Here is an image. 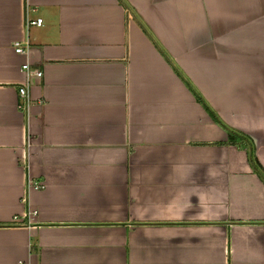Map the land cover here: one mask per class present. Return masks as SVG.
<instances>
[{
	"label": "crops",
	"instance_id": "crops-1",
	"mask_svg": "<svg viewBox=\"0 0 264 264\" xmlns=\"http://www.w3.org/2000/svg\"><path fill=\"white\" fill-rule=\"evenodd\" d=\"M184 79L264 169V0H0V264H264V182Z\"/></svg>",
	"mask_w": 264,
	"mask_h": 264
},
{
	"label": "trees",
	"instance_id": "trees-1",
	"mask_svg": "<svg viewBox=\"0 0 264 264\" xmlns=\"http://www.w3.org/2000/svg\"><path fill=\"white\" fill-rule=\"evenodd\" d=\"M176 70H177L178 74L181 75L180 71L178 69H176ZM184 81L188 85V87L191 89V91L193 92L195 98L203 105V107L206 109V111L209 113V115L212 117V119H214L217 123H219L220 125H222L226 129L227 134H228V139H230V140H234V139L239 140L245 145L246 152H247V155H248V159L250 160V163H251L252 167L254 168V170L256 171L258 176L264 182V169L261 167V165L259 164V162L257 161V159H256V157L254 155L252 141L249 139V137H247L243 133H240L239 131H237L235 129H232V128L228 127L226 124H224L218 118L216 113L210 108V106L204 101L202 96L189 83V81L187 79H184Z\"/></svg>",
	"mask_w": 264,
	"mask_h": 264
},
{
	"label": "built area",
	"instance_id": "built-area-1",
	"mask_svg": "<svg viewBox=\"0 0 264 264\" xmlns=\"http://www.w3.org/2000/svg\"><path fill=\"white\" fill-rule=\"evenodd\" d=\"M42 23V18L41 17H35V18H29L26 16V24H35V25H40ZM25 42V41H24ZM14 50L18 51V52H22L24 51L23 47H22V41H15L14 42ZM21 68L26 71V73L28 74H35L36 76H40L42 74V71L39 68H32L28 65V63H22ZM18 95L21 98L22 102L20 103V105L23 107L25 102H26V96H27V92H26V84L22 83L19 87H18ZM33 185L35 187L37 186H41L42 183L40 181H35L33 183ZM32 213H34V211H31ZM15 219V216H14Z\"/></svg>",
	"mask_w": 264,
	"mask_h": 264
}]
</instances>
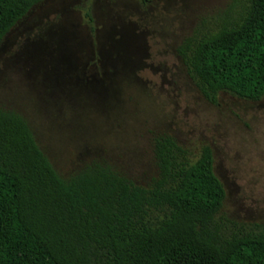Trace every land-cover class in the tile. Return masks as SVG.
<instances>
[{"label": "rangeland", "instance_id": "rangeland-1", "mask_svg": "<svg viewBox=\"0 0 264 264\" xmlns=\"http://www.w3.org/2000/svg\"><path fill=\"white\" fill-rule=\"evenodd\" d=\"M233 1L45 0L0 45V108L25 118L63 178L100 162L148 187L157 136L195 160L209 146L221 215L264 224V99L221 93L212 105L177 53Z\"/></svg>", "mask_w": 264, "mask_h": 264}, {"label": "trees", "instance_id": "trees-1", "mask_svg": "<svg viewBox=\"0 0 264 264\" xmlns=\"http://www.w3.org/2000/svg\"><path fill=\"white\" fill-rule=\"evenodd\" d=\"M43 1L0 0V45ZM177 53L212 105L221 93L262 101L264 0H234ZM153 151L148 187L100 162L63 178L25 118L0 108V264H264V224L221 215L227 193L213 150L195 160L160 135Z\"/></svg>", "mask_w": 264, "mask_h": 264}]
</instances>
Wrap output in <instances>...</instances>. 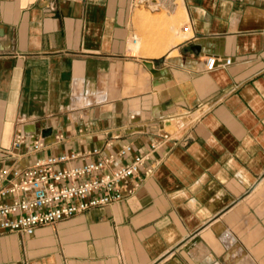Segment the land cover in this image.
<instances>
[{
	"label": "crops",
	"instance_id": "1",
	"mask_svg": "<svg viewBox=\"0 0 264 264\" xmlns=\"http://www.w3.org/2000/svg\"><path fill=\"white\" fill-rule=\"evenodd\" d=\"M142 8L175 45L131 51ZM19 125L46 143L21 165L160 144L124 200L0 234V264H264V0H0V167Z\"/></svg>",
	"mask_w": 264,
	"mask_h": 264
},
{
	"label": "built area",
	"instance_id": "2",
	"mask_svg": "<svg viewBox=\"0 0 264 264\" xmlns=\"http://www.w3.org/2000/svg\"><path fill=\"white\" fill-rule=\"evenodd\" d=\"M231 62L230 57L220 60L210 54L204 66L210 71ZM57 136L62 138V134ZM12 144L7 153L14 160L0 167V234L30 235L40 225L54 224L133 194L137 189L133 179L160 143L153 141L147 151L135 153L133 158L124 161L132 144L125 143L120 149L111 150L113 140L110 139L104 147L52 153L23 165L19 161L25 154L46 146L44 138L28 133L19 125ZM153 170V166L146 168L145 175L152 174Z\"/></svg>",
	"mask_w": 264,
	"mask_h": 264
},
{
	"label": "rangeland",
	"instance_id": "3",
	"mask_svg": "<svg viewBox=\"0 0 264 264\" xmlns=\"http://www.w3.org/2000/svg\"><path fill=\"white\" fill-rule=\"evenodd\" d=\"M141 14V25L142 28L146 29L147 35H149L150 39L153 41L148 43V40L143 37V35L138 34L136 43L131 40L130 41V49L132 52H139L142 50V53L145 54H159L175 45L178 42V36L182 35V19H178L174 21L172 16L169 17L167 12L163 11L161 19H157L158 16H154L151 11H146L142 8ZM147 25V26H146ZM167 32L169 42L163 45L162 50H156V48L162 47L160 44L161 34ZM149 49V50H148ZM264 184V183H263Z\"/></svg>",
	"mask_w": 264,
	"mask_h": 264
},
{
	"label": "water",
	"instance_id": "4",
	"mask_svg": "<svg viewBox=\"0 0 264 264\" xmlns=\"http://www.w3.org/2000/svg\"><path fill=\"white\" fill-rule=\"evenodd\" d=\"M164 59L163 58H155V61L156 62H161V61H163Z\"/></svg>",
	"mask_w": 264,
	"mask_h": 264
},
{
	"label": "bare ground",
	"instance_id": "5",
	"mask_svg": "<svg viewBox=\"0 0 264 264\" xmlns=\"http://www.w3.org/2000/svg\"><path fill=\"white\" fill-rule=\"evenodd\" d=\"M183 13V12H182ZM183 18V17H182ZM187 26V25H186ZM188 27H189V25H188ZM185 29H187L188 30V28H185ZM135 43H136V41H134Z\"/></svg>",
	"mask_w": 264,
	"mask_h": 264
}]
</instances>
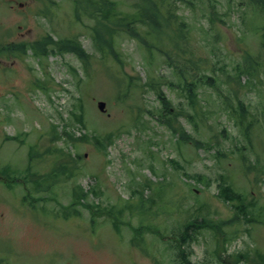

..............................

Return, unchanged, each line of the rows above that contains the word "rangeland". Case matters.

## [Exercise output]
[{"label": "rangeland", "instance_id": "rangeland-1", "mask_svg": "<svg viewBox=\"0 0 264 264\" xmlns=\"http://www.w3.org/2000/svg\"><path fill=\"white\" fill-rule=\"evenodd\" d=\"M233 1L45 0L0 45V108L25 118L63 178L100 162L148 187L157 136L195 160L209 146L221 215L264 224V99L221 93L212 105L177 53Z\"/></svg>", "mask_w": 264, "mask_h": 264}, {"label": "trees", "instance_id": "trees-1", "mask_svg": "<svg viewBox=\"0 0 264 264\" xmlns=\"http://www.w3.org/2000/svg\"><path fill=\"white\" fill-rule=\"evenodd\" d=\"M43 1L0 0V45ZM177 53L212 105L221 93L262 101L264 0H234ZM153 151L148 187L100 162L63 178L25 118L0 108V264H264V224L221 215L227 193L213 150L195 160L160 135Z\"/></svg>", "mask_w": 264, "mask_h": 264}]
	"label": "rangeland",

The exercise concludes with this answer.